During the last 5 -10 years the oil and gas industry has shown a growing interest for offshore and nearshore LNG liquefaction and regasification facilities as part of the LNG chain as alternatives to the traditional onshore plants. This is to a large extent driven by safety and environmental aspects as well as the need to find solutions for associated and stranded gas.

This paper primarily focus on the substructure part of such facilities and the LNG containment system. These solutions can be utilised for liquefaction plants as well as for regasification terminals as illustrated on Fig. 1.

Fig. 1 LNG Value Chain - Two offshore LNG facilities possible(AVAILABLE IN FULL PAPER)

Liquefied natural gas (LNG) is the most used method for gas transport over longer distances. A LNG chain starts at the liquefaction plant located nearby the gas production source. The LNG is transported by specialised carriers to receiving terminal(s) for regasification near the market. Developing a base load LNG chain requires an investment of several billion dollars. The need to exploit remote gas reserves is increasingly urgent as well as supplying the clean gas in a safe and environmental friendly way as close as possible to the larger consumer regions.

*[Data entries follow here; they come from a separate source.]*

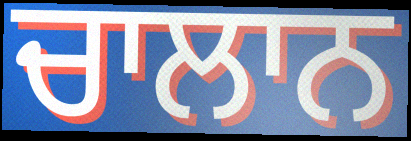
ਚਾਲਾਨ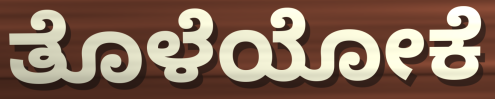
ತೊಳೆಯೋಕೆ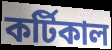
কর্টিকালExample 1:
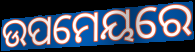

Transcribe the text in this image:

ଉପମେୟରେ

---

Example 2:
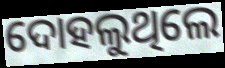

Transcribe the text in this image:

ଦୋହଲୁଥିଲେ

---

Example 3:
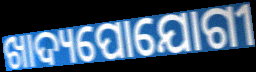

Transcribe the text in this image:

ଖାଦ୍ୟପୋଯୋଗୀ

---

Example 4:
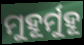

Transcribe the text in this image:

ମୁହୂର୍ମୁହୂ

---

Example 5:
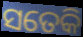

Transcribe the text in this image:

ସତେକି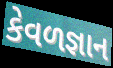
કેવળજ્ઞાન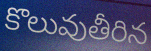
కొలువుతీరిన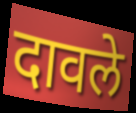
दावलेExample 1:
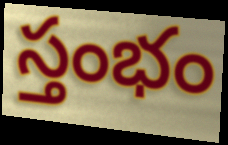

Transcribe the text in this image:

స్తంభం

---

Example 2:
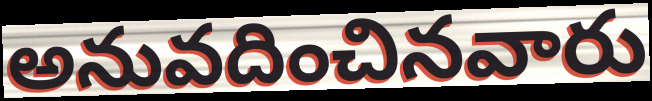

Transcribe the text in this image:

అనువదించినవారు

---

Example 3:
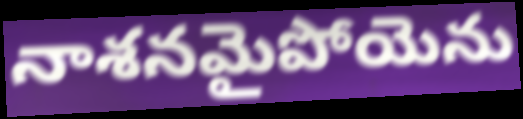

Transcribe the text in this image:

నాశనమైపోయెను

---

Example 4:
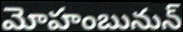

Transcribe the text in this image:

మోహంబునున్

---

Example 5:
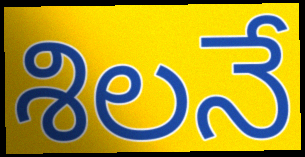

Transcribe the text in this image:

శిలనే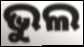
ଭୁଲ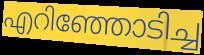
എറിഞ്ഞോടിച്ച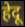
हेदू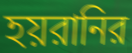
হয়রানির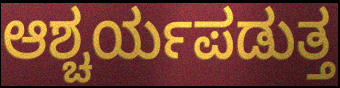
ಆಶ್ಚರ್ಯಪಡುತ್ತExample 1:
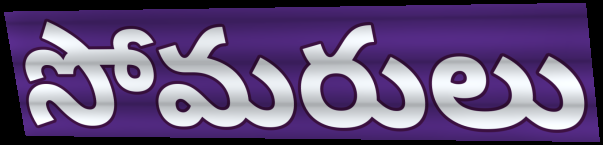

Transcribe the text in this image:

సోమరులు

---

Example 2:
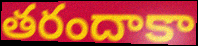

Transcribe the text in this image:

తరందాకా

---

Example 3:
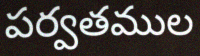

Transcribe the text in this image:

పర్వతముల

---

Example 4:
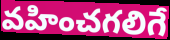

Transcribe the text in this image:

వహించగలిగే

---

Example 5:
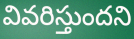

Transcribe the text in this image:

వివరిస్తుందనిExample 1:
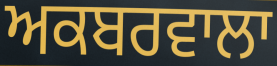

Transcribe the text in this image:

ਅਕਬਰਵਾਲਾ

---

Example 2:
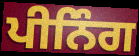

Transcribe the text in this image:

ਪੀਨਿੰਗ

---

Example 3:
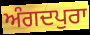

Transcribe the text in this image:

ਅੰਗਦਪੁਰਾ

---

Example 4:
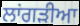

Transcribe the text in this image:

ਲਾਂਗੜੀਆ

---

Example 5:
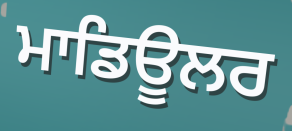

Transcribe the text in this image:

ਮਾਡਿਊਲਰ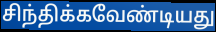
சிந்திக்கவேண்டியது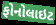
ફોનોલાઇટ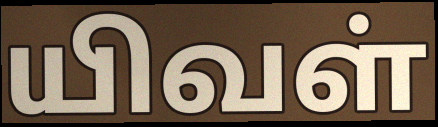
யிவள்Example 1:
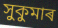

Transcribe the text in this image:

সুকুমাৰ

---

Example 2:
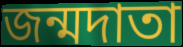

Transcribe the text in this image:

জন্মদাতা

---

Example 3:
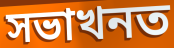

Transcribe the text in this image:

সভাখনত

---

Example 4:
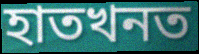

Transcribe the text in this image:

হাতখনত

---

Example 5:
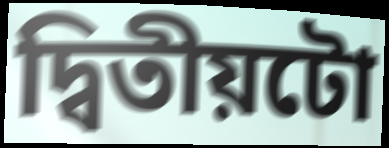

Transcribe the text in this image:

দ্বিতীয়টো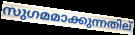
സുഗമമാക്കുന്നതില്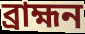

The use of high quality offshore concrete structures combined with LNG containment systems proven in the marine environment is currently being investigated for a number of applications in Europe, North America, South America, West Africa and South East Asia. The concrete material has well proven material characteristics in relation to cryogenic temperature exposures, high quality concrete used in offshore structures for more than 30 years have shown excellent durability.

Typically, the concrete structure based on a gravity based concrete box for shallow water or a floating concrete barge for deep water, is combined with an internal integrated LNG containment system offering spacious areas at the top of the concrete structure for liquefaction or re-gasification utility and loading facilities. The structures may also offer harbour protection, berthing and mooring arrangements for the LNG carrier. Some concepts are shown in Fig. 2.

Fig. 2 Offshore Concrete solutions for LNG plants and terminals(AVAILABLE IN FULL PAPER)

The facility may be built and completed to the highest degree of completion at a suitable site where infrastructure, manpower and facilities are available or can be arranged. Limited land claim or onshore areas will be exposed during operation and after use the facility can easily be decommissioned and removed for re-use or recycling.

During the last decade concrete offshore platforms have successfully been built in Norway, UK, France, Canada, Australia and the Philippines utilising local labour. Local labour force and engineers as well as local materials and facilities have been used giving a local content of 70% or more.